**DATA RECORDS**
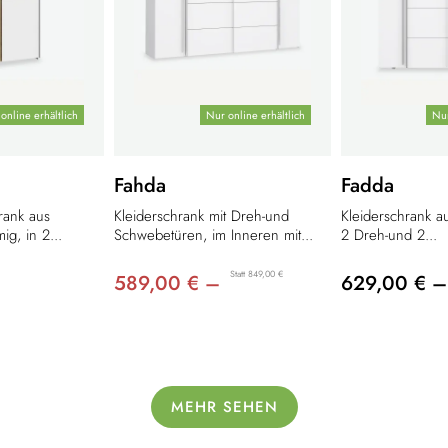
online erhältlich
Nur online erhältlich
Nur
Fahda
Fadda
rank aus
Kleiderschrank mit Dreh-und
Kleiderschrank a
ig, in 2...
Schwebetüren, im Inneren mit...
2 Dreh-und 2...
Statt 849,00 €
589,00 € –
629,00 € –
MEHR SEHEN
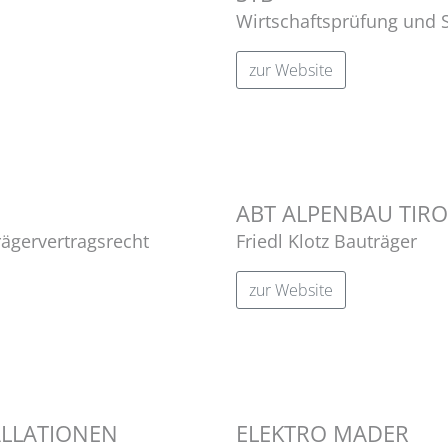
Wirtschaftsprüfung und 
zur Website
ABT ALPENBAU TIRO
ägervertragsrecht
Friedl Klotz Bauträger
zur Website
ALLATIONEN
ELEKTRO MADER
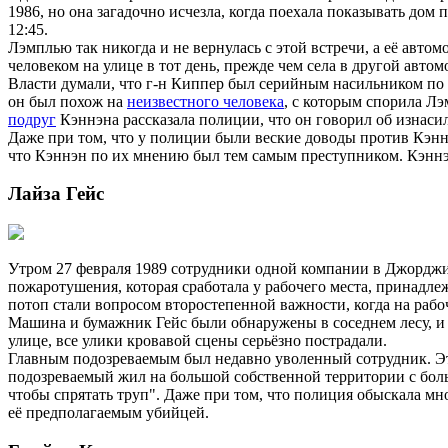
1986, но она загадочно исчезла, когда поехала показывать дом
12:45.
Лэмплью так никогда и не вернулась с этой встречи, а её авто
человеком на улице в тот день, прежде чем села в другой авто
Власти думали, что г-н Киппер был серийным насильником по
он был похож на
неизвестного человека
, с которым спорила Л
подруг
Кэннэна рассказала полиции, что он говорил об изнаси
Даже при том, что у полиции были веские доводы против Кэннэ
что Кэннэн по их мнению был тем самым преступником. Кэннэн
Лайза Гейс
Утром 27 февраля 1989 сотрудники одной компании в Джорджии
пожаротушения, которая сработала у рабочего места, принадлеж
потоп стали вопросом второстепенной важности, когда на раб
Машина и бумажник Гейс были обнаружены в соседнем лесу, и 
улице, все улики кровавой сцены серьёзно пострадали.
Главным подозреваемым был недавно уволенный сотрудник. Этот
подозреваемый жил на большой собственной территории с боль
чтобы спрятать труп". Даже при том, что полиция обыскала мно
её предполагаемым убийцей.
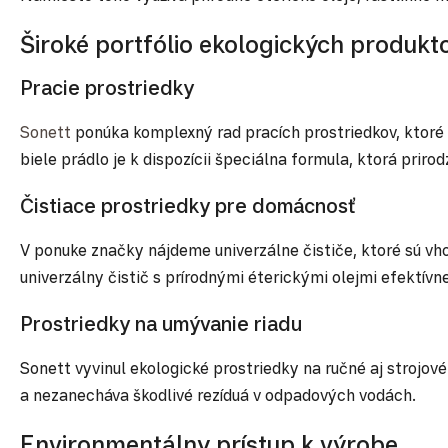
Široké portfólio ekologických produkt
Pracie prostriedky
Sonett
ponúka komplexný rad pracích prostriedkov, ktoré e
biele prádlo je k dispozícii špeciálna formula, ktorá prir
Čistiace prostriedky pre domácnosť
V ponuke značky nájdeme univerzálne čističe, ktoré sú vh
univerzálny čistič s prírodnými éterickými olejmi efektívne 
Prostriedky na umývanie riadu
Sonett vyvinul ekologické prostriedky na ručné aj strojov
a nezanecháva škodlivé rezíduá v odpadových vodách.
Environmentálny prístup k výrobe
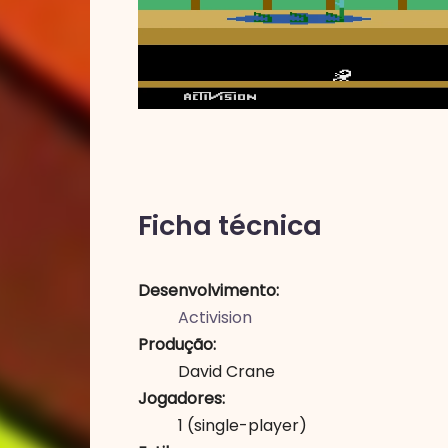
Ficha técnica
Desenvolvimento
Activision
Produção
David Crane
Jogadores
1
(single-player)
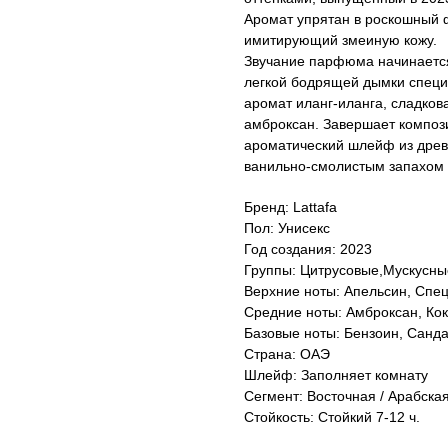
Аромат упрятан в роскошный 
имитирующий змеиную кожу.
Звучание парфюма начинается
легкой бодрящей дымки специ
аромат иланг-иланга, сладков
амброксан. Завершает композ
ароматический шлейф из древ
ванильно-смолистым запахом 
Бренд: Lattafa
Пол: Унисекс
Год создания: 2023
Группы: Цитрусовые,Мускусны
Верхние ноты: Апельсин, Спец
Средние ноты: Амброксан, Кок
Базовые ноты: Бензоин, Санда
Страна: ОАЭ
Шлейф: Заполняет комнату
Сегмент: Восточная / Арабска
Стойкость: Стойкий 7-12 ч.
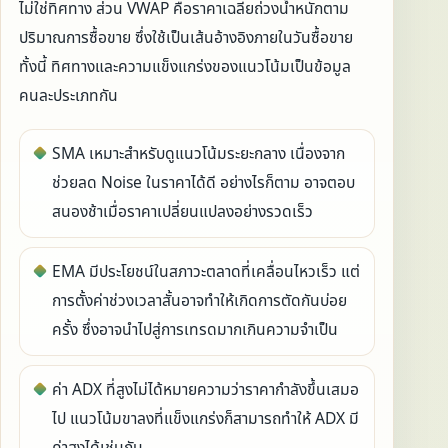
ไม่ใช่ทิศทาง ส่วน VWAP คือราคาเฉลี่ยถ่วงน้ำหนักตาม
ปริมาณการซื้อขาย ซึ่งใช้เป็นเส้นอ้างอิงภายในวันซื้อขาย
ทั้งนี้ ทิศทางและความแข็งแกร่งของแนวโน้มเป็นข้อมูล
คนละประเภทกัน
SMA เหมาะสำหรับดูแนวโน้มระยะกลาง เนื่องจาก
ช่วยลด Noise ในราคาได้ดี อย่างไรก็ตาม อาจตอบ
สนองช้าเมื่อราคาเปลี่ยนแปลงอย่างรวดเร็ว
EMA มีประโยชน์ในสภาวะตลาดที่เคลื่อนไหวเร็ว แต่
การตั้งค่าช่วงเวลาสั้นอาจทำให้เกิดการตัดกันบ่อย
ครั้ง ซึ่งอาจนำไปสู่การเทรดมากเกินความจำเป็น
ค่า ADX ที่สูงไม่ได้หมายความว่าราคากำลังขึ้นเสมอ
ไป แนวโน้มขาลงที่แข็งแกร่งก็สามารถทำให้ ADX มี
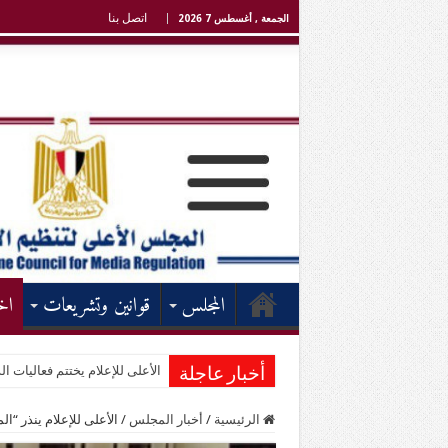
اتصل بنا
الجمعة , أغسطس 7 2026
المجلس
قوانين وتشريعات
اخ
الأعلى للإعلام يختتم فعاليات الد
أخبار عاجلة
الرئيسية
/
أخبار المجلس
/
الأعلى للإعلام ينذر “ا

**WHAT TO DO**
Wherever the word "الأعلى" turns up in a line of the listing, that line counts; report the total as a lone number.

**COMPLETED EXERCISE**
2